だから、大スケールと小スケールのキットでは、a)入手可能なキットが存在して、b)キットの考証やディテールがまともな水準であり、c)モデラー当人が制作の「費用」「手間」「場所」の負担に耐えられるかぎり、縮尺の大きなキットを選ぶ方が理に適っていると思う。
もっとも、制作労力が増えること(パーツ数が数倍になり、多作困難になる)、ノウハウの蓄積および共有(近年ではアフターパーツの充実度も大きく影響する)、キットの不在(例えばIJN艦船でも空母や駆逐艦のキットはまだ少ない)、展示スペースの問題(特に艦船や航空機は面積を大きく取る)などがあるので、実際には比較的小さなスケールにも意義があったり、そちらの方が好まれていたりする。1/700の極小スケールだと、作り込めば作り込んだでミニチュアらしい可愛らしさが出てきてなかなか趣深いし。
キャラクター模型分野でどうだろうか。例えばガンプラは、1/144スケールには存在するが1/100では発売されていないロボットも多い。また、MG(1/100)やPG(1/60)では内部フレームが表現されるようになる。1/144スケールは1000円以下のものも多く、間口を広く保っておくという役割を果たしている。……スケールモデルとあまり事情が変わらないように思えてきた。
ただし、スケールモデルと比べると、大スケールキットでも造形上のアドヴァンテージは無いようにも思える。非現実的なロボットの模型であり、しかもアニメ表現を前提としているため設定画にも極端に細かいディテールは存在せず、また大型化すると関節部保持などにも支障を来す。
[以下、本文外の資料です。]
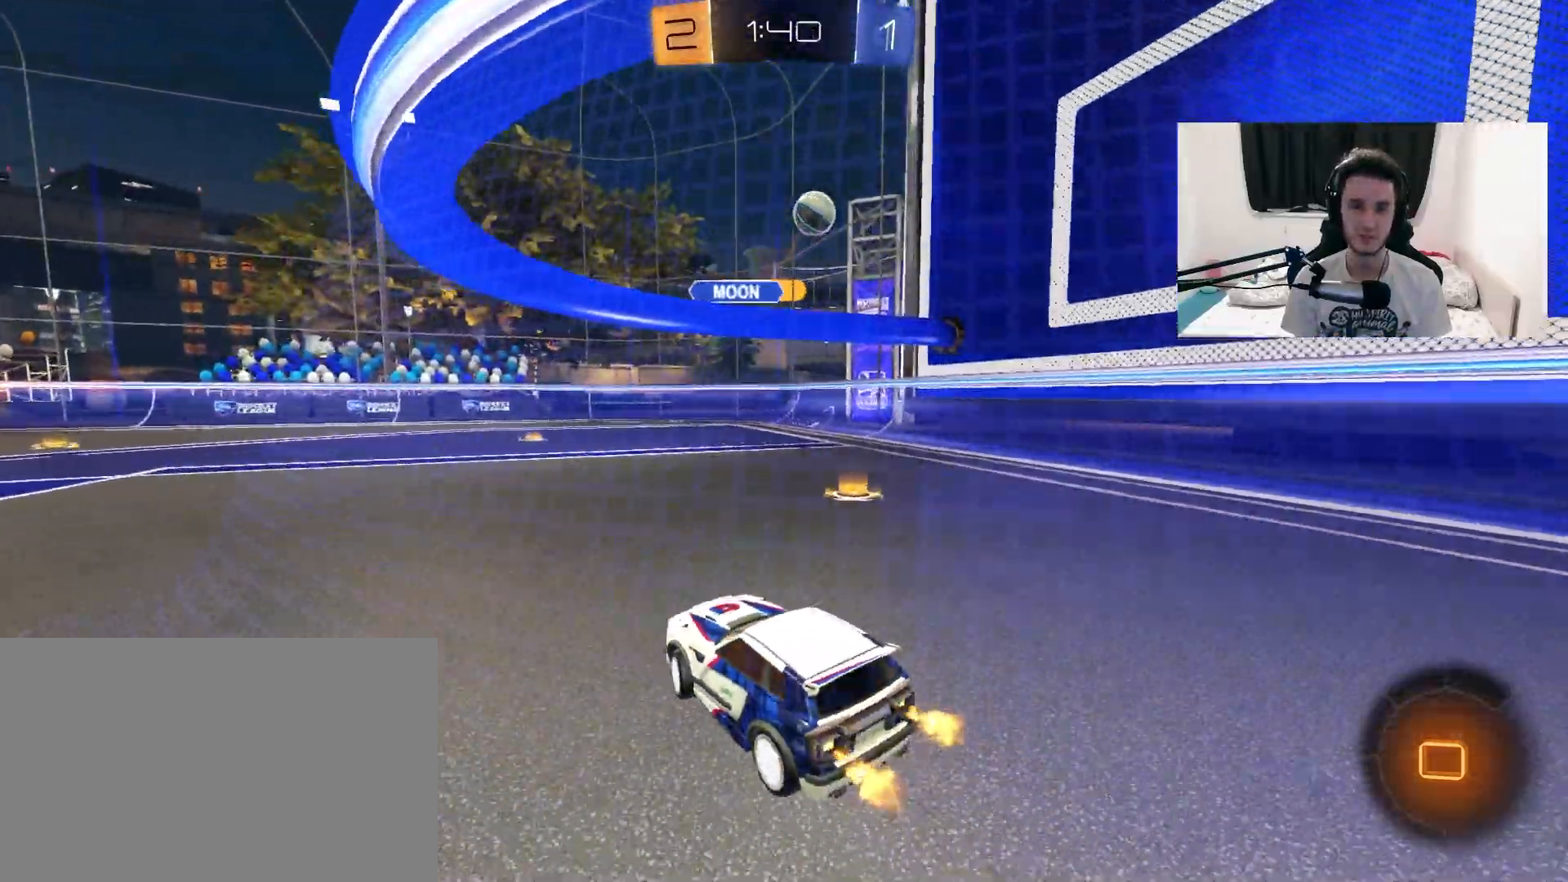
{"buttons": ["R2"], "left_stick": "up-right", "right_stick": "center", "events": [[33, "L1", "up"]]}
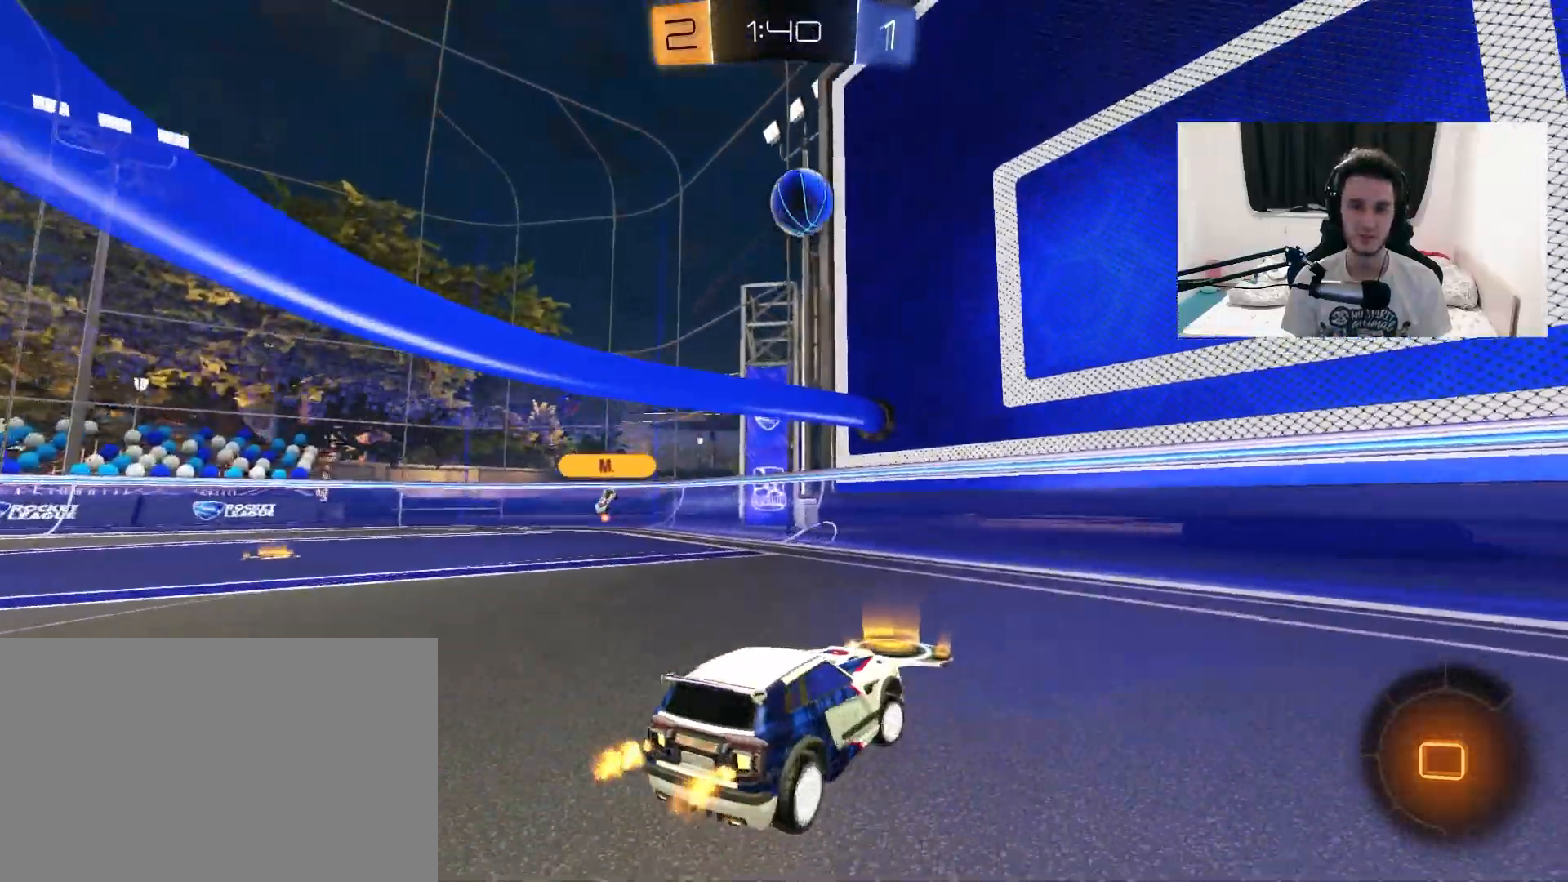
{"buttons": ["CROSS", "R2"], "left_stick": "down", "right_stick": "center", "events": [[367, "left_stick", "center"], [383, "CROSS", "down"], [417, "left_stick", "down"]]}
実際、たとえば1/48メガサイズザクが、1/100MGザクよりも造形上精密になっているというわけではないようだし、1/100と1/144でもディテールの落差はきわめて小さい。
07/09
空母キットは飛行甲板の接着も大変。パーツがやたら大きく、しかも平たくて強度が低いし、しかも基本的には船体に乗せるだけだし、塗装と接着の順番も難しいし、上面や外周にデリケートなパーツが多かったりする。裏面(下側)も、支柱を取り付けたり、場合によっては補強桁を敷き詰めたりすることになる。さらに大スケールキットでは、取り回しの難しさをももたらすことになる。例えば1/450信濃では、長さ50cm以上の飛行甲板がワンパーツ造形されているので、HASEGAWAの金型技術をもってしても、その難しさは完全には解決されない。他方、1/350隼鷹などでは、飛行甲板を数枚のパーツに分割しており、個別パーツの扱いは楽になっているが、今度は貼り合わせの問題(合わせ目処理の問題)が生じてくる。
そして完成後も、艦載機をきちんと作って並べなければ、甲板面が空疎になってしまう。
【 縮尺と制作難易度 】
各ジャンルで、縮尺の違いによって作りやすさ等はどのように変化するのだろうか。
艦船では、大スケールになると、パーツが大きくなるため取り回しが多少難しくなるし、作業量(塗装量)が大きく増加するが、全体としては工作しやすくなるし、ディテールの緻密さも大きく変化する。キットそれ自体も、パーツ精度がかなり向上する(というか、1/700スケールだと精度確保が非常に難しくなる)。「制作ペース」「保管/展示スペース」「費用」「キットの有無」の問題がクリアできるかぎり、基本的には大スケールを選択する方がよい。
AFVやエアクラフトの場合は、キット縮尺の影響は比較的小さいように見受けられる。どのスケールでも必要なディテールはしっかり再現されているし、工作のしやすさもあまり違いは無いのではないかと思う。AFVの場合は、小さすぎると迷彩塗装の塗り分けが難しくなってきそうだから、基本的には大スケールの方が作りやすいだろう。大きめの1/35キットでも、車体はせいぜい15cmくらいで済むから、大きすぎて苦労するということも無さそうだ。1/48や1/72は、実物を見るとかなり小さいなと感じてしまう。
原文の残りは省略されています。